The integrity of the reunited sternotomy depends on static and dynamic elements in apposition: the holding power of the sternal sutures and the compactness of the sternal body on one side and the strain exerted by the traction of the respiratory muscles and also the intrathoracic pressure fluctuation on the other. The outcome of this ongoing competition of forces will decide whether the sternotomy closure "will hold" or not.
The article of McGregor and associates is dedicated to one aspect of this physiologic struggle, that is, quantitative vectorial analysis of the traction forces in the human cadaver model. The strength of these forces was measured by the degree of separation of the approximated sternum that occurred as a result of the wires cutting the bone.
The shortcoming of this otherwise very valuable study is the fact that these consecutive tests involving traction forces of increasing magnitude were performed on the same cadaver; thus the authors reused the sternum already weakened by one or two previous experiments. This detracts from the validity of the final postulates.

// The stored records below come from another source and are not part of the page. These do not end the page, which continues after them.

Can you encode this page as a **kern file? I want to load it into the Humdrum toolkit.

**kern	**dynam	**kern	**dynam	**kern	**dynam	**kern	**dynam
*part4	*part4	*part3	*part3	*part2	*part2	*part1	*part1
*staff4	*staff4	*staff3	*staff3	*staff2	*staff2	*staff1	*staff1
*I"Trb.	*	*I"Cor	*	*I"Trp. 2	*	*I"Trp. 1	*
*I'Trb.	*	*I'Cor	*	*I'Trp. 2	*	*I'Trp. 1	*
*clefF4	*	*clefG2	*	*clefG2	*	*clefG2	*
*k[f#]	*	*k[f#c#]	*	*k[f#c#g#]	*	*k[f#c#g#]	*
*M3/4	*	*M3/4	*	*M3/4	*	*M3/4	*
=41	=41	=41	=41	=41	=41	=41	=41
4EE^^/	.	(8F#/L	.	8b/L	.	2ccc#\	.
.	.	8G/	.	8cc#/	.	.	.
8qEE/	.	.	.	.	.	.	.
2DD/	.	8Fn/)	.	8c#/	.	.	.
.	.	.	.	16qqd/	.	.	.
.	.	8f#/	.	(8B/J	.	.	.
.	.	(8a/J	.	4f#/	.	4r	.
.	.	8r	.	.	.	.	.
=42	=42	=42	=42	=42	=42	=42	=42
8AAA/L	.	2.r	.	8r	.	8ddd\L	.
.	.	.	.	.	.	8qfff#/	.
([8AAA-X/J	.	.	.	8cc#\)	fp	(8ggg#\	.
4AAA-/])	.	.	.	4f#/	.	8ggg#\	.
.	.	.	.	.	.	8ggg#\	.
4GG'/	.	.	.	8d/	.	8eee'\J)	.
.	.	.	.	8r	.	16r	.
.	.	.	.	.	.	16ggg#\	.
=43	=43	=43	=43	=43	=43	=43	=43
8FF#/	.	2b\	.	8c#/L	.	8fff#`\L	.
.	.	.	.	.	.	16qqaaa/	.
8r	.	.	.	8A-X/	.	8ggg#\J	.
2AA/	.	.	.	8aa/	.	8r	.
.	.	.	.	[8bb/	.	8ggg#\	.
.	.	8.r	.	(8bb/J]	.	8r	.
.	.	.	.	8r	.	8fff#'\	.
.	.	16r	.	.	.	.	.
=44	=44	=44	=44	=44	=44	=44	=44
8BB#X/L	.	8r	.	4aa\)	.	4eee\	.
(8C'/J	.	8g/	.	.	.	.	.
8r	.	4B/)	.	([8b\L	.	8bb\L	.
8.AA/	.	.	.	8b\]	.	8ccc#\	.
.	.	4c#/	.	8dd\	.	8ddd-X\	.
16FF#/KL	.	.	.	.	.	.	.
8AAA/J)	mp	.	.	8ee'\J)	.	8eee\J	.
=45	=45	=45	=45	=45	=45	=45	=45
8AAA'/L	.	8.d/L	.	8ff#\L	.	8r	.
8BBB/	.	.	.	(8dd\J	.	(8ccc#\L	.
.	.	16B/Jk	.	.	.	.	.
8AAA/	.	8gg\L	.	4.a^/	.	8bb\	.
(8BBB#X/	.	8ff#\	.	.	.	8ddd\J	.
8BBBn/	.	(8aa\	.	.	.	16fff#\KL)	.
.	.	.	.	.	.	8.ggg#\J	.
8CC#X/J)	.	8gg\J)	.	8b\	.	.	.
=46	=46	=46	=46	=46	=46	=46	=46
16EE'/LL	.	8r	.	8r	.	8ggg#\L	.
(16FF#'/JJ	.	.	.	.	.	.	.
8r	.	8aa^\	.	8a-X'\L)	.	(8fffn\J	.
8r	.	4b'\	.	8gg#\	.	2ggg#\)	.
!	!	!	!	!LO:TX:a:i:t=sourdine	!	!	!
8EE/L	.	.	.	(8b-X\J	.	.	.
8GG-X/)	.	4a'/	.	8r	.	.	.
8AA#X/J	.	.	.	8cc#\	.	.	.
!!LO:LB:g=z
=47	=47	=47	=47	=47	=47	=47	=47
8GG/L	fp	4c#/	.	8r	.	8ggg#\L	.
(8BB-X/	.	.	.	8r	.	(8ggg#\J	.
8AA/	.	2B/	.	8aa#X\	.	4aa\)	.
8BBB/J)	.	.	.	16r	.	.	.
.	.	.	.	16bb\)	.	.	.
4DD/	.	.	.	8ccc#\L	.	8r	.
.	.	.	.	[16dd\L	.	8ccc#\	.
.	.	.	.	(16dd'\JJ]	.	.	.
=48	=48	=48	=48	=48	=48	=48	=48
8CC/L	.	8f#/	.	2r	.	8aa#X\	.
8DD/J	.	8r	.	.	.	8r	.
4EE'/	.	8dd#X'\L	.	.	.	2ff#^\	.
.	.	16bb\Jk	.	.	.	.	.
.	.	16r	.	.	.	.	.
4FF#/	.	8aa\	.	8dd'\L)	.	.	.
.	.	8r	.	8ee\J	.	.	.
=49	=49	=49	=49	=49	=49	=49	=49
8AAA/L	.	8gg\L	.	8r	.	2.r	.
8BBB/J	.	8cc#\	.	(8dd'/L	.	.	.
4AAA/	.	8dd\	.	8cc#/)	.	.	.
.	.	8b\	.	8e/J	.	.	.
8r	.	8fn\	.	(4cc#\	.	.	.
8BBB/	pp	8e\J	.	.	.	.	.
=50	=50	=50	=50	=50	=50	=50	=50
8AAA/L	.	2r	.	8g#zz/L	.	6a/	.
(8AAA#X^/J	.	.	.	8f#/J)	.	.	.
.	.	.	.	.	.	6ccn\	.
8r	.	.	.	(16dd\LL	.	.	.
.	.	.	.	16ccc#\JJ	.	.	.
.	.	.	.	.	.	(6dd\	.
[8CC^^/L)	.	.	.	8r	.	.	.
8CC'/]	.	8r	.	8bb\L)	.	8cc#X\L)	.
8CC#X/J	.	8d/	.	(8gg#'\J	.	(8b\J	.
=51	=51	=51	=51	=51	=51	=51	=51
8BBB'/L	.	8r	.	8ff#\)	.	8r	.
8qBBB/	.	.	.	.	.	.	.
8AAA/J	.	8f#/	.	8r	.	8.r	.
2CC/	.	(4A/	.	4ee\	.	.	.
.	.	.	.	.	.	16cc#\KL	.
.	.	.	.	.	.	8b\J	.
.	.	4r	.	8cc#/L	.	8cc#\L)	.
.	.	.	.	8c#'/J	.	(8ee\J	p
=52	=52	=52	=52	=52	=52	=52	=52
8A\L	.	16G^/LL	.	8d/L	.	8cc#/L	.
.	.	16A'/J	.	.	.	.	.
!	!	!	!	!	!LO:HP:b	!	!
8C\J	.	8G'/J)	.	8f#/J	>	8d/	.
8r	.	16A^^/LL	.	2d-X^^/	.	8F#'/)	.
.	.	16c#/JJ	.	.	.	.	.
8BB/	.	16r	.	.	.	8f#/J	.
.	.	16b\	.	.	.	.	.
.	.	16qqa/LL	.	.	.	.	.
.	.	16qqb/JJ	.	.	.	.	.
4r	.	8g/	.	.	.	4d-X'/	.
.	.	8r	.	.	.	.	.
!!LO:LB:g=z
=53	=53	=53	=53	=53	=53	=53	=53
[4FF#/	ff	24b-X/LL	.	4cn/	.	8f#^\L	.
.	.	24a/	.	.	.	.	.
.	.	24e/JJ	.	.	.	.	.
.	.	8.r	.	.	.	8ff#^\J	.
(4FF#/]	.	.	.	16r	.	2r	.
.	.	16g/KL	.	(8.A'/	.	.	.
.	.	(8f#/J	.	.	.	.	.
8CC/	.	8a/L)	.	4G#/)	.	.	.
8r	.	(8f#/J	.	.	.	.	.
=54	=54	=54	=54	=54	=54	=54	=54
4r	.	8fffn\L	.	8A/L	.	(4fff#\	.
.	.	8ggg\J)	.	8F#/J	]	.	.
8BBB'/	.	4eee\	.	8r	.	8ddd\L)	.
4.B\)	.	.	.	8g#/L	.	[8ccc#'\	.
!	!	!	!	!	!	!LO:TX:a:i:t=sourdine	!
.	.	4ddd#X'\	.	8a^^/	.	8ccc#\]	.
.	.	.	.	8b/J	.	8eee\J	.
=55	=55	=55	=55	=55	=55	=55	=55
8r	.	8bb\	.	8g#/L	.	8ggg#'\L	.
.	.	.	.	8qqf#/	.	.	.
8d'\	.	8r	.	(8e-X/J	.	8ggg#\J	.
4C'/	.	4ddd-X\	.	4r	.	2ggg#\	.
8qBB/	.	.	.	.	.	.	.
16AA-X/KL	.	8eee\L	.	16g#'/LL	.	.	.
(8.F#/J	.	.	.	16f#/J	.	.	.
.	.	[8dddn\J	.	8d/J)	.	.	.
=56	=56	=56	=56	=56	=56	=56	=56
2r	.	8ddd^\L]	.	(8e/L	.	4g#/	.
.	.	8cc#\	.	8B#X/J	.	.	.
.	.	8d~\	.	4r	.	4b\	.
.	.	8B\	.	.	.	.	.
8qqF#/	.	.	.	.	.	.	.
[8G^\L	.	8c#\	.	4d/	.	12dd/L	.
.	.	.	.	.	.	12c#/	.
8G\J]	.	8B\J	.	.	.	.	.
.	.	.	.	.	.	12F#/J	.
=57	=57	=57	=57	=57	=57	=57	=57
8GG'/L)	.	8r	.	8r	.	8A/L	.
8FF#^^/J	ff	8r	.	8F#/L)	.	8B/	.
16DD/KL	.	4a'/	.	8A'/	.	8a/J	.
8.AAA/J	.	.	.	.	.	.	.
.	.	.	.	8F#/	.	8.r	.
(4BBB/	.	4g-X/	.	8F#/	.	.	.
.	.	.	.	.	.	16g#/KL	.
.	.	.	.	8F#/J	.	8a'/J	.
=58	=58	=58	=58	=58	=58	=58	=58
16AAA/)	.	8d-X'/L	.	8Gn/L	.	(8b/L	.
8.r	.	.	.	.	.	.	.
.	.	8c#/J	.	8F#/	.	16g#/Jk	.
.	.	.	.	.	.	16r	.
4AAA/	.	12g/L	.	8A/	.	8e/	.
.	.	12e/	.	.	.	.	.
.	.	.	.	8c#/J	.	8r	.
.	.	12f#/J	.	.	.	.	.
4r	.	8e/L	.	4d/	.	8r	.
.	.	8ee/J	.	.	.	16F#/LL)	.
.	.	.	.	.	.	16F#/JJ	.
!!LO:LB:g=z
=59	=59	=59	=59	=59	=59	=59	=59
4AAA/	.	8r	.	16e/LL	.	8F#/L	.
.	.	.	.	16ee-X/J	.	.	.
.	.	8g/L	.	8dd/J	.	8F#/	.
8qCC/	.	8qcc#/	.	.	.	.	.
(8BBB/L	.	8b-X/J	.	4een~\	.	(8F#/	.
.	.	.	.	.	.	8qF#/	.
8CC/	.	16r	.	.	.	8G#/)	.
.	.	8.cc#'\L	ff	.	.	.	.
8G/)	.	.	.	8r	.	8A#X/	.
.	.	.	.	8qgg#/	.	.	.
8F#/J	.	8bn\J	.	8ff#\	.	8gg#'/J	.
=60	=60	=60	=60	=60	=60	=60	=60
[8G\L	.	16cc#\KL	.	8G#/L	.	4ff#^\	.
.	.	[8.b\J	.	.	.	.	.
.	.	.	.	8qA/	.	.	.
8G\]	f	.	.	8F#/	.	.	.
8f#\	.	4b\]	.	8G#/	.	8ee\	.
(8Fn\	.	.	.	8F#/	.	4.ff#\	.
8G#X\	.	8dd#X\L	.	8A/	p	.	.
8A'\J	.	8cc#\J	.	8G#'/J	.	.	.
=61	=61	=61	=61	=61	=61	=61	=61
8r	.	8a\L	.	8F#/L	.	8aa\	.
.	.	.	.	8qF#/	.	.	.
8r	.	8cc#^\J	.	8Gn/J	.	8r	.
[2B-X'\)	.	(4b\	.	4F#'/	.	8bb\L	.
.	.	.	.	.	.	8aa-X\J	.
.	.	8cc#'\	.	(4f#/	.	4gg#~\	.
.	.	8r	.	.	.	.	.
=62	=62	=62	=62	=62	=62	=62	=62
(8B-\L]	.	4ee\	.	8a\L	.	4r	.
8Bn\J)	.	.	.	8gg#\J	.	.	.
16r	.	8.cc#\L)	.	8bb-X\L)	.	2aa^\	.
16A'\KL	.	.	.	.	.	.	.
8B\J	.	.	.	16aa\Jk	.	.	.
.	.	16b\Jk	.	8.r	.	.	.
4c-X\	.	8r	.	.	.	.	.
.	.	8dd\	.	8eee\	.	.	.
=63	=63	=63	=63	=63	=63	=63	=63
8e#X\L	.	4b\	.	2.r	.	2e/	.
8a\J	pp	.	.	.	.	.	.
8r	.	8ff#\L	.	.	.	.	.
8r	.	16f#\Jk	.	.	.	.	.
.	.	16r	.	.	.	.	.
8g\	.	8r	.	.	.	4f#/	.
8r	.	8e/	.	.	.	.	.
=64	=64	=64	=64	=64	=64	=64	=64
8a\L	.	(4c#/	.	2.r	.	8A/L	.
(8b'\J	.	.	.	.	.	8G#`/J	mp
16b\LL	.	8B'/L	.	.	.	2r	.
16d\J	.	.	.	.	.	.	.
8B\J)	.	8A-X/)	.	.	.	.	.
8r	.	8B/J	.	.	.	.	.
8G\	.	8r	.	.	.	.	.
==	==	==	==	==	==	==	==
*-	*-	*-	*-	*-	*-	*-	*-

Comparing the effects of traction forces acting in different direction, they found that those with lateral orientation threatened most the integrity of the sternotomy suture line. This is not surprising, considering that the direction of the sternal wire sutures is horizontal, directed bilaterally; thus bilateral traction acting in the opposite direction placed the highest stress on the wire sutures. This not only puts the integrity of the sutures in jeopardy but also allows the force to act directly and undiminished at the bone over a small surface area, thus making the cutting into the sternum likely. Given the fact that the wires seldom cut into the sturdy manubrium, with the wires being broken below, the manubrium will act as a pivot on which the sternum may shift like a lever. Their findings, that the area that will be least resistant to pulling forces is indeed the point farthest from the pivot, in this case the xiphoid process, was also predictable. The article concludes that closure techniques designed to minimize wire migration into the sternum should be developed and that sternal stability should be achieved by mechanical reinforcement near the xiphoid. I postulate that there are already techniques available that prevent wire migration, such as the application of bands in lieu of wires or, more preferably, buttressing of the sternal edges by parasternal weaving. If the wires are prevented from cutting into the sternum, further reinforcement at the level of the xiphoid or anywhere else is no longer a necessity.